На Западе публика примерно та же, что и в Москве, разве только снобов
побольше, но когда я впервые попал в парижскую консерваторию, то поразился
сходству: знакомые лица, похоже одеты. Мне кажется, что процент живого, нонконформистского,
не убитого догмами населения всюду приблизительно одинаков, вероятно, это
процент биологически заданный и оправданный.

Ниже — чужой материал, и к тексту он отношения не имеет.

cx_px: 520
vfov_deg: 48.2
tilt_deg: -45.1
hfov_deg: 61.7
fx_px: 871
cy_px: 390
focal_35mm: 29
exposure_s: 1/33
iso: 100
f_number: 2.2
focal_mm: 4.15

— И напоследок: распознаете ли вы реальные симптомы гниения не только
привычной коммерческой вакханалии, но и старой системы как таковой — музейной,
галерейной, навек утвердившейся в неподвижности своих презентаций, и что должно
случиться, чтобы функционирующий аппарат обвалился, рассыпался, рухнул, словно
какая-нибудь до конца доигравшая машина Тингели?
— Должен сработать прежде всего банальный рыночный принцип, та самая
невозможность продажи, закрытые прилавки — это мощнейший рычаг. Придется искать
способы возрождения интереса к искусству — процесс достаточно стихийный, хотя
механизмы управления этой стихийностью неплохо отработаны, они уже включены. Не
знаю, как выглядит будущее, картина окажется очень сложной, но в нее войдет
составным элементом архаика, войдут Макс Эрнст, Фрэнсис Бэкон.

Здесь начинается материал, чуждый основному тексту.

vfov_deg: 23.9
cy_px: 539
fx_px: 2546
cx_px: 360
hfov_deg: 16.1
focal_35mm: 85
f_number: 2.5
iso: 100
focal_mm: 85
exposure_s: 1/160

— Выходит, чтобы возродиться, надо будет пропустить последние лет пятьдесят
или сорок, весь концептуализм, названный вами искусством асексуальным,
выхолощенным, холостым?
— Отчего б и не пять тысяч лет? Мыслить надо более широкими категориями, и
нам не дано знать, откуда, из какой глубины явится возрождающий импульс.